Abstract

Chinese medicine has a long history and there are a great number of historical records about the ancient Chinese people struggling against diseases. Some of the records are found in our oldest writings discovered in modern times. For instance, not a few diseases were mentioned in the prayers and divining words of the royal family which were engraved on the shells and bones dug out of the ruins of the Yin Dynasty — the remnants of the Wu-Ding Period (1324–1266 BC) in Anyang, Henan Province. The record of eye diseases is the earliest record of ophthalmology in our country. In the ‘Hill and Sea Classic’, an old book written in the period of the Qin Dynasty, more than 100 drugs are mentioned, and among them seven are related to eye diseases. Besides the ‘Hill and Sea Classic’ the ‘Book of History’, ‘Book of Odes’ and ‘Poetry of Chu’ are books recording the drugs used by our ancestors. According to the book ‘Huai Nan Zi’, fraxinus bungeana was beneficial to eye diseases and this kind of plant is still commonly used in Chinese medicine. Owing to the increase of the kinds of drugs and knowledge in pharmacology, a special study concerning herbs came into being. The first book on herbs in China is the ‘Shen Nong Materia Medica’. It was probably completed in the Han Dynasty and is evidently a summary of the pharmacology before that time. In this book, 365 drugs including plant, animal and mineral ones were studied, those related to the eye being more than 70 — more than 40 related to promoting visual acuity and more than 30 to treating eye diseases.

WORK REQUEST A >>
Translate this sentence from the abstract into Spanish: "According to the book ‘Huai Nan Zi’, fraxinus bungeana was beneficial to eye diseases and this kind of plant is still commonly used in Chinese medicine."
WORK REQUEST B >>
Using the abstract, answer these questions:
(i) What years does the abstract give for the Wu-Ding Period?
(ii) Of the drugs mentioned in the ‘Hill and Sea Classic’, how many are related to eye diseases?
(iii) How many drugs were studied in the ‘Shen Nong Materia Medica’?
The records that follow have no connection to the abstract.

DATA PROVIDED >>
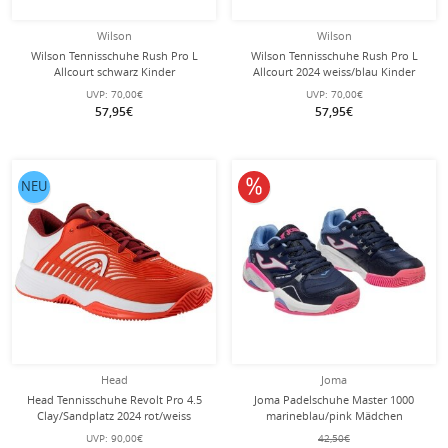
Wilson
Wilson
Wilson Tennisschuhe Rush Pro L
Wilson Tennisschuhe Rush Pro L
Allcourt schwarz Kinder
Allcourt 2024 weiss/blau Kinder
UVP:
70,00€
UVP:
70,00€
57,95€
57,95€
10% reduziert
NEU
Head
Joma
Head Tennisschuhe Revolt Pro 4.5
Joma Padelschuhe Master 1000
Clay/Sandplatz 2024 rot/weiss
marineblau/pink Mädchen
Kinder
UVP:
90,00€
42,50€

EXERCISE ANSWER A >>
Según el libro ‘Huai Nan Zi’, el fraxinus bungeana era beneficioso para las enfermedades oculares y este tipo de planta todavía se usa comúnmente en la medicina china.

EXERCISE ANSWER B >>
(i) 1324–1266 BC
(ii) Seven
(iii) 365